(Records drawn from a dataset)
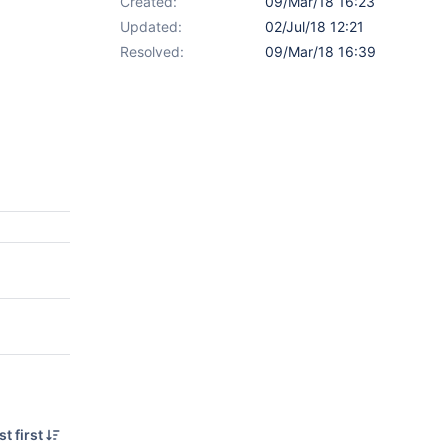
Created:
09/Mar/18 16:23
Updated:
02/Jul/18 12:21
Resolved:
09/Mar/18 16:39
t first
* * *
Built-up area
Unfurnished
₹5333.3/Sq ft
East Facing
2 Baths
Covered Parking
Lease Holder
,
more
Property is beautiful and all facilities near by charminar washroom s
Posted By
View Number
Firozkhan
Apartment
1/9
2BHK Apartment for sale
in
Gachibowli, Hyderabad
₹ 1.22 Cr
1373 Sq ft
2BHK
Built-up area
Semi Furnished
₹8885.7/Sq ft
==
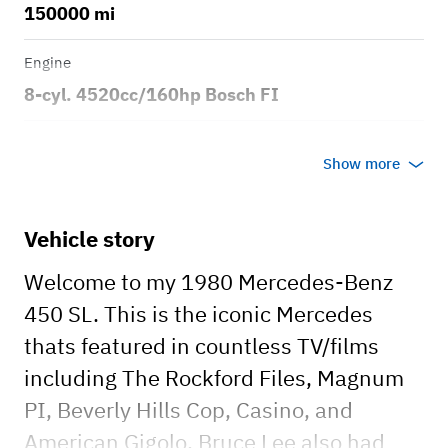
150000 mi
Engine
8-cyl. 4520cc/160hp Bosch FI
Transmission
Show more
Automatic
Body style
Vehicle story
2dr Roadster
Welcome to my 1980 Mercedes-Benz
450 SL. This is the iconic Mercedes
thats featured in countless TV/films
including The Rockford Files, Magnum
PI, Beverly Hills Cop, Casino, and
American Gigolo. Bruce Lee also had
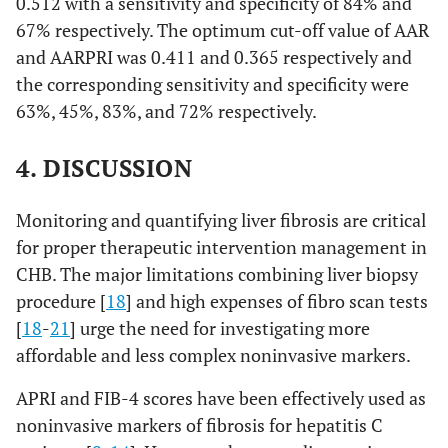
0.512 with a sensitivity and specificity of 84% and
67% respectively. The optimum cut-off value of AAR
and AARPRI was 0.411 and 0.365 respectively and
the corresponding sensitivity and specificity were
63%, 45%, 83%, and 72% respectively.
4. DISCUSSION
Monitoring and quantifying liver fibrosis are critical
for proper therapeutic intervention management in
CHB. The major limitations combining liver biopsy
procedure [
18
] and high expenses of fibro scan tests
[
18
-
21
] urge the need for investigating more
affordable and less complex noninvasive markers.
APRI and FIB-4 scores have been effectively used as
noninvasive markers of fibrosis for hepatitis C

## WHAT NEEDS TO BE DONE
Give again, exactly as written above, every line from the one holding "including The Rockford Files, Magnum" to the one holding "noninvasive markers of", with both ends kept and the pictures left out.

## YOUR RESPONSE
including The Rockford Files, Magnum
PI, Beverly Hills Cop, Casino, and
American Gigolo. Bruce Lee also had
0.512 with a sensitivity and specificity of 84% and
67% respectively. The optimum cut-off value of AAR
and AARPRI was 0.411 and 0.365 respectively and
the corresponding sensitivity and specificity were
63%, 45%, 83%, and 72% respectively.
4. DISCUSSION
Monitoring and quantifying liver fibrosis are critical
for proper therapeutic intervention management in
CHB. The major limitations combining liver biopsy
procedure [
18
] and high expenses of fibro scan tests
[
18
-
21
] urge the need for investigating more
affordable and less complex noninvasive markers.
APRI and FIB-4 scores have been effectively used as
noninvasive markers of fibrosis for hepatitis C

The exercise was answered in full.